That's bog standard -- every company uses hadoop. Then when you see the actual d...

mistermann · on Sept 20, 2015

> Then when you see the actual datasets, they're maybe a couple hundred gigs completely denormalized. Yet you still have to use hadoop/hive/spark to access them, with all the inefficiencies, complexity, and slowness those bring.

I was always under the impression that one of the benefits of NoSQL was its speed, but then watching a webcast the other day querying a very small dataset, I was shocked at how slow it was, and this was in contrast to another demo where a different query was mind boggingly fast compared to comparable performance on a traditional SQL platform. (Yes, I know the particulars matter here and it's not that good of a question without that specificity, but any light you could shine on this would be appreciated.)

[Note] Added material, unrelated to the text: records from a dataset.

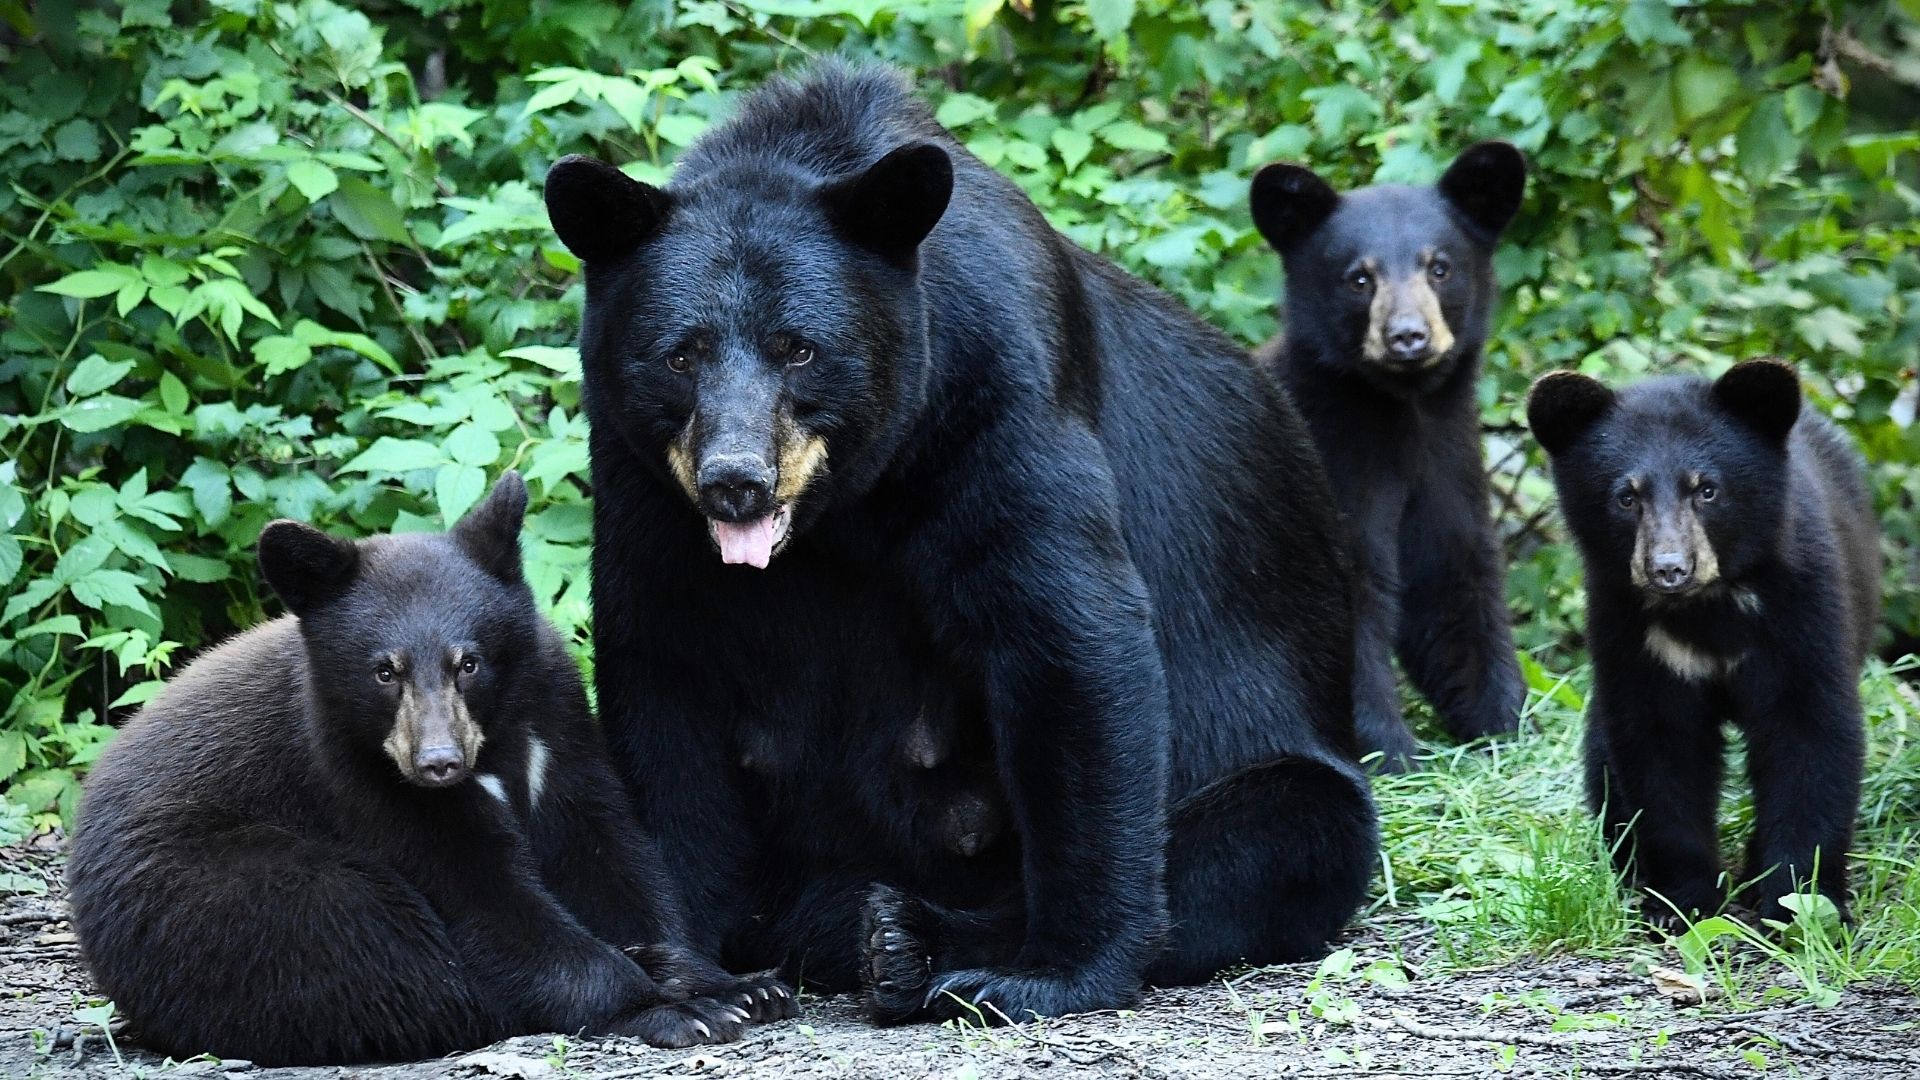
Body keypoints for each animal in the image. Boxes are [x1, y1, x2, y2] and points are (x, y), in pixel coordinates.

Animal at [65, 473, 794, 1066]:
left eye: (467, 661)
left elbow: (608, 856)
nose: (438, 764)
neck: (492, 747)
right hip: (219, 897)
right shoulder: (358, 779)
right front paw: (679, 1006)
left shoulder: (556, 725)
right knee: (374, 954)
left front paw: (733, 981)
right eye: (383, 671)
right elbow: (488, 906)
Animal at [541, 61, 1378, 1025]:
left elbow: (1065, 635)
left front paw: (1057, 969)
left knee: (1281, 832)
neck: (845, 502)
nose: (735, 479)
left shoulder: (996, 390)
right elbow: (665, 675)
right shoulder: (640, 474)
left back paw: (907, 941)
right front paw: (701, 983)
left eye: (799, 348)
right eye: (681, 354)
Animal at [1249, 143, 1530, 770]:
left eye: (1439, 267)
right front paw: (1392, 753)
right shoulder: (1332, 468)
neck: (1400, 414)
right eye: (1359, 278)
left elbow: (1452, 580)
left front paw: (1505, 723)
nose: (1408, 336)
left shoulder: (1447, 463)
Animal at [1526, 360, 1879, 925]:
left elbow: (1810, 735)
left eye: (1706, 489)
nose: (1669, 568)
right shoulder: (1630, 630)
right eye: (1627, 496)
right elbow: (1661, 750)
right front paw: (1683, 903)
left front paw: (1798, 902)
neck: (1707, 607)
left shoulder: (1802, 611)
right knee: (1603, 757)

For data of "a couple hundred gigs", what platform would you say is more appropriate?

x0x0 · on Sept 20, 2015

no, the benefit of nosql, at least for data science, is scalability. ie what do you do when you can't fit the data on a single machine. This works great at a former employer, who really did have pb scale datasets. The vast vast majority of companies do not have pb scale datasets. Most don't have tb datasets.

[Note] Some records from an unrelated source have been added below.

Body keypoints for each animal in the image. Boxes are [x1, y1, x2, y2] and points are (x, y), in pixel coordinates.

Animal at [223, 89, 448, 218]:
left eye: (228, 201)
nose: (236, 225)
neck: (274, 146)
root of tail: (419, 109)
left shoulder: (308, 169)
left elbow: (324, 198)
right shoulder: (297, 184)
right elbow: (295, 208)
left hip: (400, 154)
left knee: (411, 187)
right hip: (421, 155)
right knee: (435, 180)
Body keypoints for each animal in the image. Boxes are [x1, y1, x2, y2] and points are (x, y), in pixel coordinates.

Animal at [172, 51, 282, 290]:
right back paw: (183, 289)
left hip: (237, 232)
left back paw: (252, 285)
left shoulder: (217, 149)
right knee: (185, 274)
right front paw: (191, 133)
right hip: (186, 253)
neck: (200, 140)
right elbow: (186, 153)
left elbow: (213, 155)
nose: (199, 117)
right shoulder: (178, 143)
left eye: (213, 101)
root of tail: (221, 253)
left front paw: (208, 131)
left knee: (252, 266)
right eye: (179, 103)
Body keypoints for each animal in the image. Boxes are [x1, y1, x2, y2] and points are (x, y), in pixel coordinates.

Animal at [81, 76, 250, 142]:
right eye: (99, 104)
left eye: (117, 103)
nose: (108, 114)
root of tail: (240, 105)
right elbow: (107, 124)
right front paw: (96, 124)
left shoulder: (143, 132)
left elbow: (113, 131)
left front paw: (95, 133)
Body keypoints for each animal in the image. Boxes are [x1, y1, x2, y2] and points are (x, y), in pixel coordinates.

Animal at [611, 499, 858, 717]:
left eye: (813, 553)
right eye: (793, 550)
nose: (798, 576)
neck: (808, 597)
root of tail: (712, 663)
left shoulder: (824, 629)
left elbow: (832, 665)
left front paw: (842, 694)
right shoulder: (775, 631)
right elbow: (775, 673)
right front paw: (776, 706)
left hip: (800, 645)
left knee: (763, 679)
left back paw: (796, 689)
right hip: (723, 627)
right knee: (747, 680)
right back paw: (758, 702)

as for what do you do, postgres / mysql; pandas /R; or roll your own code depending on precisely what you need. But you can rack a pretty beefy box with 256g ram in it, 2 xeons, and a ton of ssd + spindle disk for $10k. Nothing that nosql or hadoop or spark do can't be done easier, written way faster, executed faster, and kept running more easily on a single box or even better in a single process.

For example: at my current gig, I work on 20-40g raw datasets. Ingest to pandas and externalize user agent strings drops it to 5g or so. That process takes 30 to 60 minutes, but I do it once, cache the results, and update incrementally.

bane · on Sept 20, 2015

Postgres, or depending on the particulars just start rolling your own.